The appellants claim the following for their second assignment of error: *17

"The trial court erred in overruling appellants' motion to vacate [its] confirmation entry where the record clearly demonstrated that appellants were not given notice of the time and place of the foreclosure sale."

The appellants claim that their due process rights were violated because they were not given actual notice of the impending foreclosure sale.

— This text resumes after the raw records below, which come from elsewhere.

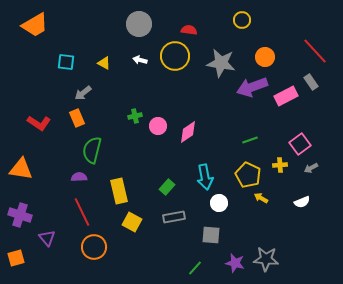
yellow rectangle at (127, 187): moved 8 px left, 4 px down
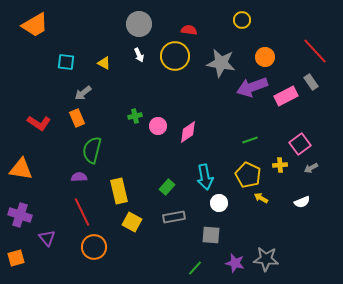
white arrow at (140, 60): moved 1 px left, 5 px up; rotated 128 degrees counterclockwise
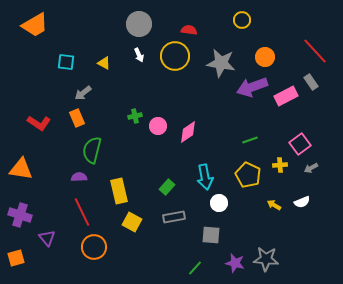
yellow arrow at (261, 198): moved 13 px right, 7 px down
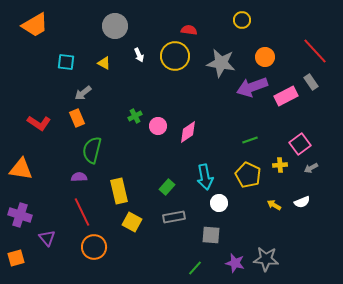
gray circle at (139, 24): moved 24 px left, 2 px down
green cross at (135, 116): rotated 16 degrees counterclockwise
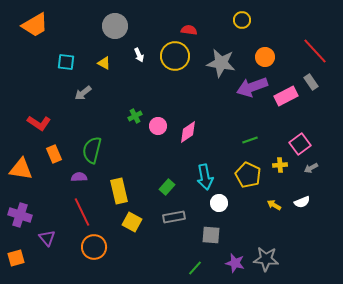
orange rectangle at (77, 118): moved 23 px left, 36 px down
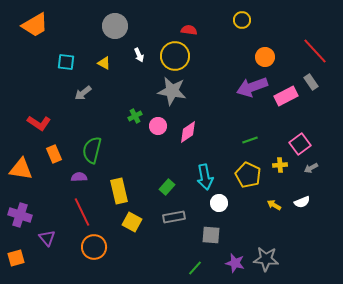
gray star at (221, 63): moved 49 px left, 28 px down
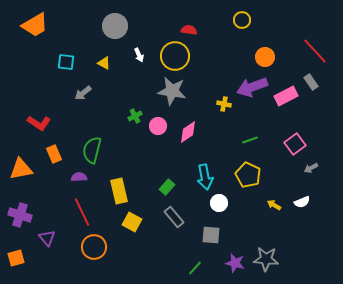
pink square at (300, 144): moved 5 px left
yellow cross at (280, 165): moved 56 px left, 61 px up; rotated 16 degrees clockwise
orange triangle at (21, 169): rotated 20 degrees counterclockwise
gray rectangle at (174, 217): rotated 60 degrees clockwise
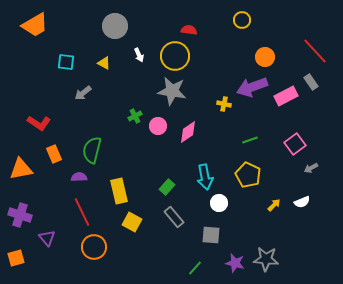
yellow arrow at (274, 205): rotated 104 degrees clockwise
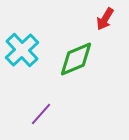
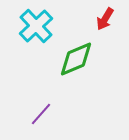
cyan cross: moved 14 px right, 24 px up
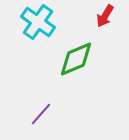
red arrow: moved 3 px up
cyan cross: moved 2 px right, 4 px up; rotated 12 degrees counterclockwise
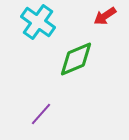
red arrow: rotated 25 degrees clockwise
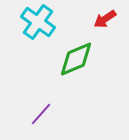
red arrow: moved 3 px down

The appellants did not raise this issue at the trial court level. "[A]n appellate court need not consider an error which a party complaining of the trial court's judgment could have called, but did not call, to the trial court's attention at a time when such error could have been avoided or corrected by the trial court." State v. Williams (1977), 51 Ohio St.2d 112, 5 O.O.3d 98, 364 N.E.2d 1364, paragraph one of the syllabus, vacated on other grounds (1978), 438 U.S. 911, 98 S.Ct. 3137,57 L.Ed.2d 1156. Accord Olbrich v. Shelby Mut. Ins. Co. (1983),13 Ohio App.3d 423, 426, 13 OBR 510, 513-514, 469 N.E.2d 892, 896. We disagree with the appellants' contention that this issue raises fundamental error and thereby may be addressed for the first time on appeal. The appellants waived this issue when they failed to notify the trial court of the potential error. We overrule the appellants' second assignment of error.

The judgment of the trial court is affirmed.

Judgment affirmed.

WOLFF and FAIN, JJ., concur.

1 Originally, the bank filed its complaint against Constance Ellington, her unknown spouse, and Nunhahda Foundation, Inc. The bank later amended its complaint to add, inter alia, Charles Ellington as a party defendant.

2 We note that the trial court did address the merits of the appellants' contention. Were we to reach the issue, we would agree with the trial court's conclusion.